简体繁体 English

您如何确定CCA中有多少个变量？

[英]How do you determine how many variables is too many for a CCA?

原文 2017-01-12 03:43:15 5 1 vegan

I am running a CCA of some ecological data with ~50 sites and several hundred species. 我正在运行一些生态数据的CCA，其中包含约50个地点和数百种物种。 I know that you have to be careful when your number of explanatory variables approaches your number of samples. 我知道当解释变量的数量接近样本数量时，您必须要小心。 I have 23 explanatory variables, so this isn't a problem for me, but I have also heard that using too many explanatory variables can start to "un-constrain" the CCA. 我有23个解释变量，所以这对我来说不是问题，但是我还听说使用太多的解释变量会开始“限制” CCA。

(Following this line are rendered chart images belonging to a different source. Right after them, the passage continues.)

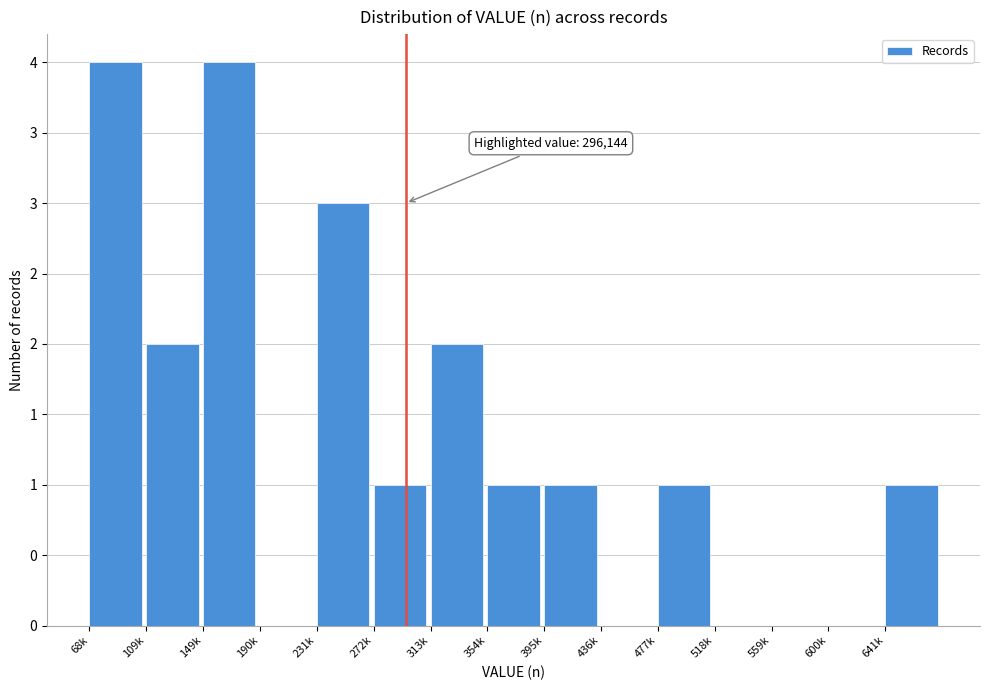

Are the bars horizontal?

No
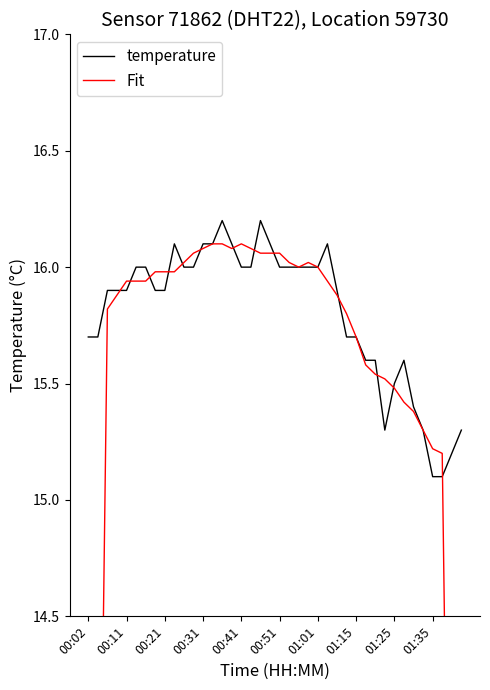

What is the lowest value of the temperature series?

15.1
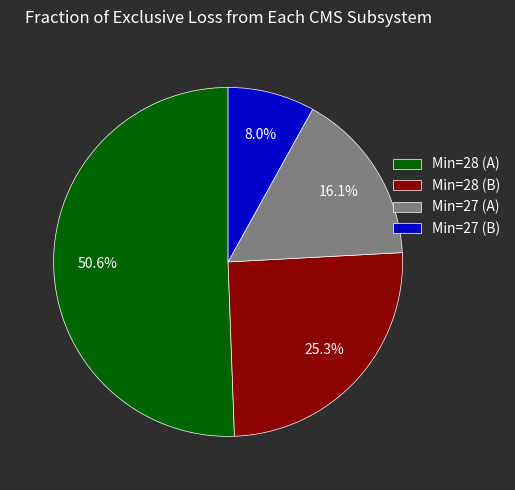

How much of the chart is everything except Min=27 (B)?

92.0%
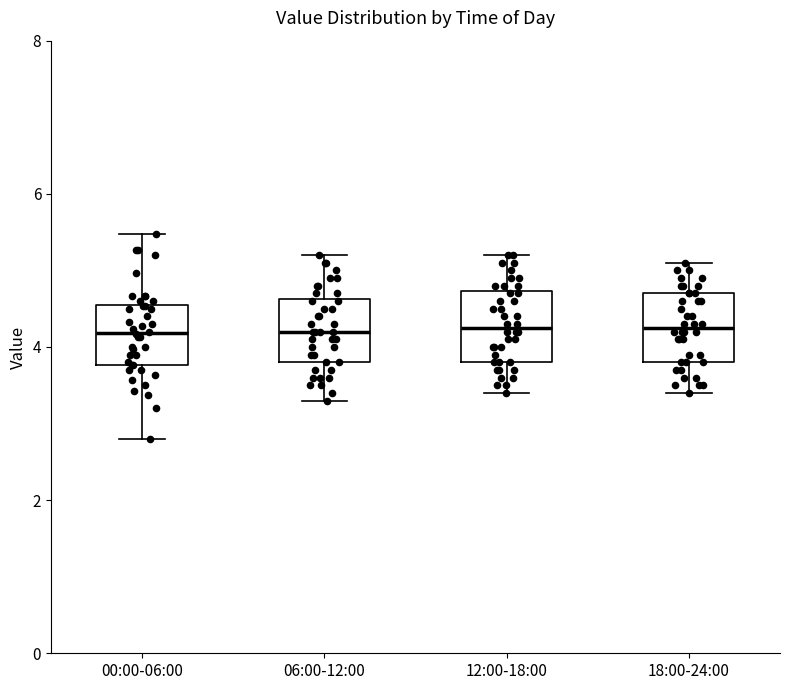

Reading left to right, transcribe this box plot: for each box, give where its median line is, the range the box spans, and where its two whiskers end, as read against the y-axis. The values are not printed on the chart, so give them approximately, as read against the axis.

00:00-06:00: median 4.2, box 3.8 to 4.6, whiskers 2.8 to 5.4
06:00-12:00: median 4.2, box 3.8 to 4.6, whiskers 3.4 to 5.2
12:00-18:00: median 4.2, box 3.8 to 4.8, whiskers 3.4 to 5.2
18:00-24:00: median 4.2, box 3.8 to 4.8, whiskers 3.4 to 5.2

Are there any guidelines about how many explanatory variables is appropriate? 是否有关于适当的解释变量的指导原则？ So far, I have just plotted them all and then removed the ones that appear to be redundant (leaving me with 8). 到目前为止，我只绘制了所有图，然后删除了看起来多余的图（剩下8个）。 Can I use the intertia values to help inform/justify this? 我可以使用中间值来帮助告知/论证吗？

Thanks 谢谢

1 个解决方案

This is the same question as asking "how many variables are too many for regression analysis?". 这与询问“对于回归分析而言有多少个变量太多？”是同一个问题。 Not "almost the same", but exactly the same: CCA is an ordination of fitted values of linear regression. 不是“几乎相同”，而是完全相同：CCA是线性回归拟合值的排序。 In most severe cases you can over-fit. 在最严重的情况下，您可能会过度适应。 In CCA this is evident when the first eigenvalues of CCA and (unconstrained) CA are almost identical and the ordinations look similar in first dimensions (you can use Procrustes analysis to check this). 在CCA中，当CCA和（无约束）CA的第一个特征值几乎相同并且在第一个维度上看起来相似时，这是显而易见的（您可以使用Procrustes分析进行检查）。 Extreme case would be that residual variation disappears, but in ordination you focus on first dimensions, and there the constraints can get lost much earlier than in later constrained axes or in residuals. 极端的情况是残差变化消失了，但是在协调中，您将注意力集中在第一维上，并且在那里的约束可能比后面的约束轴或残差更早地丢失。 More importantly: you must see CCA as a kind of regression analysis and have the same attitude to constraints as to explanatory (independent) variables in regression. 更重要的是：您必须将CCA视为一种回归分析，并且对约束的态度与对回归中的解释性（独立）变量的态度相同。 If you have no prior hypothesis to study, you have all the problems of model selection of regression analysis plus the problems of multivariate ordination, but these are non-technical problems that should be handled somewhere else than in stackoverflow. 如果您没有先前的假设要研究，则将面临回归分析模型选择的所有问题以及多元排序的问题，但这是非技术性问题，应在堆栈溢出之外的其他地方处理。